This is my personal favourite. I have always tracked my accounts. I have a stack of old notebooks with monthly expenditure going back many years. More recently I have followed Harv Ekers 6 Jars plan.
Budgeting and tracking your spending is all about planning your financial present and future. It’s among the most essential steps that you should take for it is a fundamental aspect of your financial planning. Such planning entails establishing or setting specific goals – whether your goals are to pay off your debts or to save enough money. You basically need to fully understand your habits of spending.
The real importance of tracking your habits of spending and budgeting is about living within the limit of your paycheck and sticking with your spending goals.
This can prove to be extremely rewarding, both financially and emotionally.

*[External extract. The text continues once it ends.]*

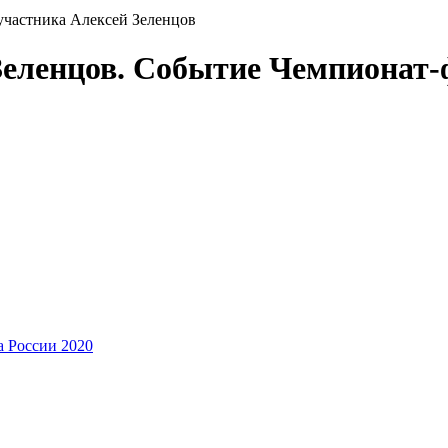
участника Алексей Зеленцов
Зеленцов. Событие Чемпионат
 России 2020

Make a Budget Plan and Track Your Spending Habits
A good budget plan is created to last all through the years. Yes, you can actually budget for a short term basis to get your way through challenging times, but the most effective budget plans will definitely take you and your family out of big financial trouble and of course, to your financial goals. Budgeting is one of the most essential aspects of planning for your future indeed.

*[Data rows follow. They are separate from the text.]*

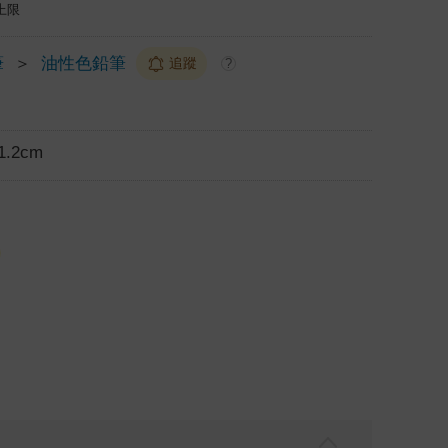
上限
筆
＞
油性色鉛筆
追蹤
?
1.2cm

Creating a budget plan is at the core of your financial freedom. If you don’t have such a plan to budget or track your spending, chance is things might get out of control. Once this situation happens, it’s much harder for you to get things back on their track than if you’d followed a budget plan in the first place.
But how one makes a budget? Where can you begin your budgeting process?
Create a list of your income and expenses
The very first step that you should do in making a budget plan is to create a list. First, list your incomes. It’s essential to include all income sources. Even the smallest interest checks should be included as well. These little things definitely add up, and to have a specific picture of the income is very critical.
Next, list all the regular bills.
These may include your mortgage, home and car insurance, water, electric, internet, phone, and other monthly bills. List when these bills are due as well as how much they cost. If it quite fluctuates, write average amounts.
After listing the regular bills, you must account for other kinds of expenses. This means expenses like gas, groceries, clothes, personal items, haircuts, among others. It’s also essential that you budget your fun things such as movies, eating out, stamp collecting, or any other variables. If you do not budget your money for these things, then you’ll become disillusioned eventually giving up on the budget.
Find Areas That You Can Actually Cut Back A Bit
Now that you’ve listed your income and expenses. Take the total expenses; subtract this from the total income. The difference will be an amount which you’re under or over budget.
If you’re over the budget, this means that you’re spending way more than what you make. This is not ideal. For most, that overspend may end up on credit cards. Then you’re paying interest and this isn’t actually necessary. You should always avoid using credit cards in order to supplement your income.
Take the amount that’s over; see where you can try to cut back from your budget. Sometimes, this could mean making a hard choice and you may need to give up something. But at the end, the reward could be worth it.
While some think that a budget plan is a constraint, it’s giving you the freedom from worry and stress from finances.